I then had to sort out the mess caused by a couple of months of salt water running down the hot engine - a very corrosive combination. Some of the steel components (brackets and bolts) were starting to rust, so I spent a few hours scraping and wire-brushing the rust away and then painted the bare steel with some green Hammerite paint.
By the time that I’d finished tidying up, it was Miller Time. We need to get off the boat…
13 May 2018 Chatham Bay, Union Island
It was a Sunday, so we had a day off. After tying up our dinghy to a tree outside of the Sun Beach & Eat Restaurant, we walked along the beach to the north end and took a small path that goes steeply up the hill behind the Sunset Restaurant. The path petered out into a scrubby grass hillside, but carrying on brought us up to a dirt road - turning right takes you to the road to Ashton.
We turned left and after 25 metres took a path off to the right that took us up a grassy hillside to a gentle ridge where we had a nice view of the windward side of the island with the rest of the Grenadines in the distance. Carrying on up the hillside, we kept right and took a very faint path that follows a rocky ridge up to the top of the hill over-looking the anchorage.

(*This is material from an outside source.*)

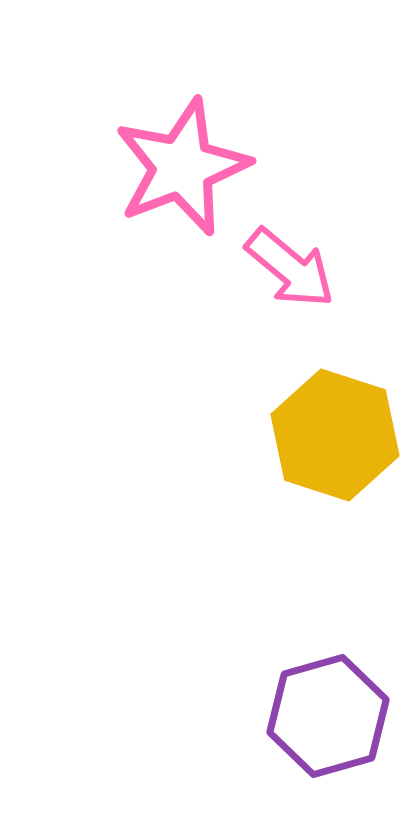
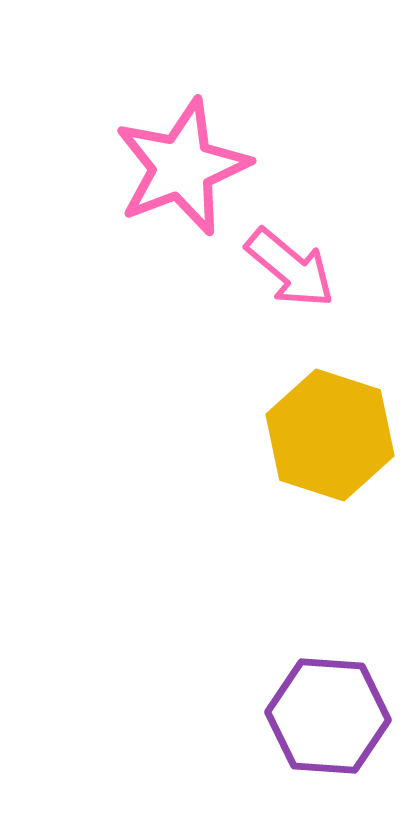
yellow hexagon: moved 5 px left
purple hexagon: rotated 20 degrees clockwise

After returning to the dirt road, we continued to the Ashton Road. There’s a junction with two roads and a steep dirt track that takes you down to the beach at Chatham Bay. The two roads take you into the small town of Ashton. We decided to take the left hand road, which gave us a pleasant 1.5 km walk to another junction, which overlooks Ashton.
We chatted to two guys building a boat, who said that there wouldn’t be anywhere open for food on a Sunday, so we headed right up the steep road to a col over-looking Chatham Bay. After that it was a pleasant stroll down the road back to the junction we’d started at.
We took the steep dirt track down to Sun Beach & Eat, where Vanessa cooked us a tasty lunch of grilled Mahi-mahi with provisions, which we washed down with a few cold beers.
Back on the boat, we had a bit of a kip and watched a movie - a nice Sunday.